我们展示了一些数学恒等式的严格数学证明，这些恒等式是在研究由均匀带电环产生的静电势时发现的。Ciftja et al.,（2009）的作者在环平面上给出了该势的两种独立表达式：一种是用完全椭圆积分推导出来的，另一种是通过涉及贝塞尔函数的积分得到的。
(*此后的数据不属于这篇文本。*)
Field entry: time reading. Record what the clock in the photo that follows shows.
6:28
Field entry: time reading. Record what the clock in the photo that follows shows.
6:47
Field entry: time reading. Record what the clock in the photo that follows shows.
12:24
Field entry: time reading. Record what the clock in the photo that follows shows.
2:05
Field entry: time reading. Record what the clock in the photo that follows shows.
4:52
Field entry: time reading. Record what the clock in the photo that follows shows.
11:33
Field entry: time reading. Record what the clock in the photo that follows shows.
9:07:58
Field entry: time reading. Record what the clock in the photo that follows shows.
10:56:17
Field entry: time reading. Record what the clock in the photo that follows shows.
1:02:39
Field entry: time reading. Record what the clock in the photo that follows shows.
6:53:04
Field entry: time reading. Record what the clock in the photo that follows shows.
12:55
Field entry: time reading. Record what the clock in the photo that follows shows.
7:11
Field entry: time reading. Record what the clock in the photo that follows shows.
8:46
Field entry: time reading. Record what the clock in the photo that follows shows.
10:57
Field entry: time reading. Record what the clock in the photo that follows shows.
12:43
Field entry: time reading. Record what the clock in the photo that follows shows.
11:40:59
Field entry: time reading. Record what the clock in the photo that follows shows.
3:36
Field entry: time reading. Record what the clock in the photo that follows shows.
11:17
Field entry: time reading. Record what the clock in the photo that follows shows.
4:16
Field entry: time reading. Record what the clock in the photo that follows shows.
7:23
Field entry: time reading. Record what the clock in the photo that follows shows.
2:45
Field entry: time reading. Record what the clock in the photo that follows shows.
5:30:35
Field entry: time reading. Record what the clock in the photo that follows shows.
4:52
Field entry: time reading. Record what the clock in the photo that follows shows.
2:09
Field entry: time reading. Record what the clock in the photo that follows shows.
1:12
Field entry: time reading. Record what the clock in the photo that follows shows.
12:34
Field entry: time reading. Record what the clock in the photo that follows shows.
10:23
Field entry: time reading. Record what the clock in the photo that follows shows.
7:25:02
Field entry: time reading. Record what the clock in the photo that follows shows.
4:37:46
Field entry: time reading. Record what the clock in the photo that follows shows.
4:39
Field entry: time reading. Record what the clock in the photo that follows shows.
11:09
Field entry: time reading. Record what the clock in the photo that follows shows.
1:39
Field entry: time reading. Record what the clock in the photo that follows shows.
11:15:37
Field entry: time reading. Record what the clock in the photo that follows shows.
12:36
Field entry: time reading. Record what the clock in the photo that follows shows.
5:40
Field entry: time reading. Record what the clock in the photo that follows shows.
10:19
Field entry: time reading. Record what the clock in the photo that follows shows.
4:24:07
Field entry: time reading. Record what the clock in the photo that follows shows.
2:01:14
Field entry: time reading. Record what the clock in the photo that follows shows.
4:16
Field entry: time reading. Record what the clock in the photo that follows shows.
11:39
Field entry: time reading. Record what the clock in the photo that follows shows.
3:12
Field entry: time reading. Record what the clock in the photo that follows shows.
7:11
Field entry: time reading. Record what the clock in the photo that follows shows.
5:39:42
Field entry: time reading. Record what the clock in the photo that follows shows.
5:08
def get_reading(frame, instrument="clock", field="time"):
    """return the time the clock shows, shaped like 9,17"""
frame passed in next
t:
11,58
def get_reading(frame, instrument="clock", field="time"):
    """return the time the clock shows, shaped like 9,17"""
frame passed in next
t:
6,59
通过断言这两个表达式的等价性，他们提出了一个显著的恒等式，将贝塞尔函数积的积分与第一类完全椭圆积分联系起来。然而，他们无法为这些结果提供正式的数学证明。本文的目标是通过提出这些数学恒等式的严格和详细的推导来填补这一空白。为了完成这个任务，我们采用了特殊函数理论中的标准变换。证明的关键步骤包括用第二类勒让德函数重写势的贝塞尔积分表示，然后通过已知变换用完全椭圆积分表示。通过建立基于贝塞尔和完全椭圆积分的方程之间的精确等价性，我们不仅可以证明所提出的恒等式，而且可以加强它们在未来静电学和数学物理中的应用。这些结果证明了各种特殊函数之间存在的深层联系，并强调了在验证早期理论工作中所做假设的严格分析的重要性。

本文章由计算机程序翻译，如有差异，请以英文原文为准。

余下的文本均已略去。